Drawstring

Her favorite ball is red and green. Neither poison ivy, nor bramble bush, nor eroding cliff has stopped retrieval of her treasure. It sits in the cup holder of my truck, waiting for the beach.

Last week we enjoyed one of those blue-green days that visits in mid-October: cloudless sky, gentle southern breeze, sun-warmed sand, and ocean water still holding the heat of summer.

We always park at the far end of the lot where she can walk onto the beach wearing nothing but her red collar. I follow, leash draped over my shoulders, bags in one pocket, her ball in the other, and my phone tucked into a third for picture taking.  Dressed for the season above my bare feet, I am layered for wind and snug in sherpa lined sweats, hooded coat, and knit hat.

After serpentine sniffing over seaweed and through broken shells, she makes her way to the tide line. A chocolate lab, always swimsuited and ready for the water – up to her belly anyway. 

I reach into my pocket and throw. Off she goes, racing it down, snatching it out of the air, a hard u-turn, sand flying, the ball proudly displayed, then dropped at my feet.
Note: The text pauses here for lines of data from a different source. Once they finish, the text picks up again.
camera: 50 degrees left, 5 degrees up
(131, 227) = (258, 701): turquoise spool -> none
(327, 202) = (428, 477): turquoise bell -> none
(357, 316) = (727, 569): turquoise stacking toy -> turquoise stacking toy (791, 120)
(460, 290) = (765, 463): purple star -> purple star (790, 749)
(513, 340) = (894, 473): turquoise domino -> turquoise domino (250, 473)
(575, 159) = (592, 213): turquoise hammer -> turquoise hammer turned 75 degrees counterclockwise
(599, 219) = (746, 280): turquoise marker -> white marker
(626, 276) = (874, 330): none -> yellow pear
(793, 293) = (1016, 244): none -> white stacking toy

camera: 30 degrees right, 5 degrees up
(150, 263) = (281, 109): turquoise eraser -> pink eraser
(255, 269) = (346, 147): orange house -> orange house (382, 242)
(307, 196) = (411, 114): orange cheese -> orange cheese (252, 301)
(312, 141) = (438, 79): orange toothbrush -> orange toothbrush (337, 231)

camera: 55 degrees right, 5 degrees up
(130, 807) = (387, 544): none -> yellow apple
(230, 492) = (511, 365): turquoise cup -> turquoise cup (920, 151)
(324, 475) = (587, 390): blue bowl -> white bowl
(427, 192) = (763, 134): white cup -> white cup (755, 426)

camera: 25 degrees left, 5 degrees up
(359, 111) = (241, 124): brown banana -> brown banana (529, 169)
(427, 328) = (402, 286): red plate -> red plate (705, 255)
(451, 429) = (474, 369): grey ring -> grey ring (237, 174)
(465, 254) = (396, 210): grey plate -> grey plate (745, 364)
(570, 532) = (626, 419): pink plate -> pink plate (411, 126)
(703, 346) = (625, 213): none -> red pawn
A game we play until her tongue hangs and she drops to her belly – the ball safe between sandy paws. 

Recently, she had found a new game: drop the ball into the water and play fetch with tumbling waves pitching to the undertow. One flaw: she does not like to go in over her head. So when she dropped the ball and the white water did not tumble up, she just stood, belly deep, head cocked, watching her ball roll over the crest and down the trough of the next wave – making a break for Ireland.

Confused, she looked at me, then the ball, then back at me. Into the waves she bound, vanishing when she hit the drop off. Sputtering to the surface, nose reaching for air, eyes wide open, she scrambled to get her footing. Then bucking through the white water, the undertow racing beneath her, she sprinted, tail tucked until she reached dry sand. Safe, she searched the water, turned to me, then back to the water, then stood on her hind legs pawing and barking for a rescue.

In I went, wearing my heaviest sherpa lined sweats, hooded coat, and knit hat. Knee deep my pants flooded. Chest deep, the cold rushed everywhere. Overhead, I began treading.  Cell phone raised in one hand, the other paddling, I could hear her barking. The wind had it now. The race was on. Legs kicking, arm stroking, choking salty chop, I lunged.

Then I was kicking my way back to the beach, one hand holding my phone, the other clutching her ball. Cold water soaked my hat and spotted my sunglasses as I struggled to keep from swallowing another mouth full of wave. She bounced and circled, racing back and forth barking in celebration.

Then it happened: I stood victorious, phone and ball held high overhead . . . and . . . my sherpas dropped. 

There I stood, pants anchored – wishing I had worn anything underneath.